======== Source material
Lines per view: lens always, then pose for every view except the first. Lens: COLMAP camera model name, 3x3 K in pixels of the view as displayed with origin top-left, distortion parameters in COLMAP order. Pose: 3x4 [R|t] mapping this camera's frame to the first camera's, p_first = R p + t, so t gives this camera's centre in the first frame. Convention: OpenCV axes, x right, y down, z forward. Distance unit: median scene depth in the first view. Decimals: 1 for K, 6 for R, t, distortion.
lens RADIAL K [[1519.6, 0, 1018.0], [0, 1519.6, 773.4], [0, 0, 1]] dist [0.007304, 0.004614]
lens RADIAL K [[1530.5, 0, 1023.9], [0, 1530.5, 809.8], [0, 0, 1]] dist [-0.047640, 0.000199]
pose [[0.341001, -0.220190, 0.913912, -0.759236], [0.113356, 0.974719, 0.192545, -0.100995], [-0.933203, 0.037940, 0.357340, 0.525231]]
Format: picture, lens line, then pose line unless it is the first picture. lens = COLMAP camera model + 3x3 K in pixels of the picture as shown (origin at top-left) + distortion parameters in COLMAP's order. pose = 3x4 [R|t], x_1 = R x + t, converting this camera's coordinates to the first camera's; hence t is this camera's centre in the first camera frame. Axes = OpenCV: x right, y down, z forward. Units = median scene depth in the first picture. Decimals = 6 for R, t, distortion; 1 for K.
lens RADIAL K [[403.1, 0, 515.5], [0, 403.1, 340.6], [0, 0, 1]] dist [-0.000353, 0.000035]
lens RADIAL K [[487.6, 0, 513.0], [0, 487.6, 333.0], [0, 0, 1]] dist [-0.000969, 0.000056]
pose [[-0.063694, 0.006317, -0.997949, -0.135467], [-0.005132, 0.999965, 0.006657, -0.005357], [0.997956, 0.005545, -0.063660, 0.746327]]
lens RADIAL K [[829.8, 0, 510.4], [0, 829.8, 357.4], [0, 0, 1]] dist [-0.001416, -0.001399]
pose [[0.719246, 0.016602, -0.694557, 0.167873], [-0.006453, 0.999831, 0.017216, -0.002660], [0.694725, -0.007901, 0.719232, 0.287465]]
================
◆ Activity: Rewrite the records above, replacing "Decimals" with "Precision" everywhere and leaving everything else as it is.

◆ Written response:
Lines per view: lens always, then pose for every view except the first. Lens: COLMAP camera model name, 3x3 K in pixels of the view as displayed with origin top-left, distortion parameters in COLMAP order. Pose: 3x4 [R|t] mapping this camera's frame to the first camera's, p_first = R p + t, so t gives this camera's centre in the first frame. Convention: OpenCV axes, x right, y down, z forward. Distance unit: median scene depth in the first view. Precision: 1 for K, 6 for R, t, distortion.
lens RADIAL K [[1519.6, 0, 1018.0], [0, 1519.6, 773.4], [0, 0, 1]] dist [0.007304, 0.004614]
lens RADIAL K [[1530.5, 0, 1023.9], [0, 1530.5, 809.8], [0, 0, 1]] dist [-0.047640, 0.000199]
pose [[0.341001, -0.220190, 0.913912, -0.759236], [0.113356, 0.974719, 0.192545, -0.100995], [-0.933203, 0.037940, 0.357340, 0.525231]]
Format: picture, lens line, then pose line unless it is the first picture. lens = COLMAP camera model + 3x3 K in pixels of the picture as shown (origin at top-left) + distortion parameters in COLMAP's order. pose = 3x4 [R|t], x_1 = R x + t, converting this camera's coordinates to the first camera's; hence t is this camera's centre in the first camera frame. Axes = OpenCV: x right, y down, z forward. Units = median scene depth in the first picture. Precision = 6 for R, t, distortion; 1 for K.
lens RADIAL K [[403.1, 0, 515.5], [0, 403.1, 340.6], [0, 0, 1]] dist [-0.000353, 0.000035]
lens RADIAL K [[487.6, 0, 513.0], [0, 487.6, 333.0], [0, 0, 1]] dist [-0.000969, 0.000056]
pose [[-0.063694, 0.006317, -0.997949, -0.135467], [-0.005132, 0.999965, 0.006657, -0.005357], [0.997956, 0.005545, -0.063660, 0.746327]]
lens RADIAL K [[829.8, 0, 510.4], [0, 829.8, 357.4], [0, 0, 1]] dist [-0.001416, -0.001399]
pose [[0.719246, 0.016602, -0.694557, 0.167873], [-0.006453, 0.999831, 0.017216, -0.002660], [0.694725, -0.007901, 0.719232, 0.287465]]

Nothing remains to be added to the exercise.